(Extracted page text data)
Start of Block

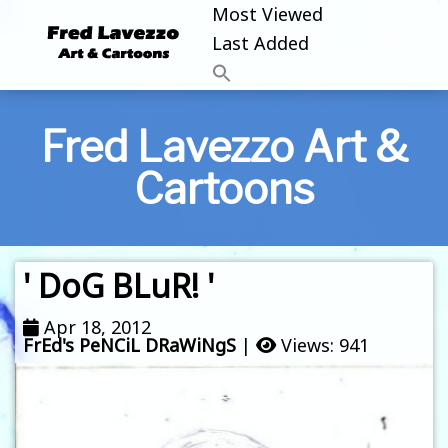
Most Viewed
Last Added
Fred Lavezzo Art &
Cartoons
' DoG BLuR! '
Apr 18, 2012
FrEd's PeNCiL DRaWiNgS
|
Views: 941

End of Block

** Exercise details **
Only the line containing "Fred Lavezzo Art &" and the lines after it, up to and including the last line of the data, should appear in the answer, exactly as written.

** Solution to this problem **
Fred Lavezzo Art &
Cartoons
' DoG BLuR! '
Apr 18, 2012
FrEd's PeNCiL DRaWiNgS
|
Views: 941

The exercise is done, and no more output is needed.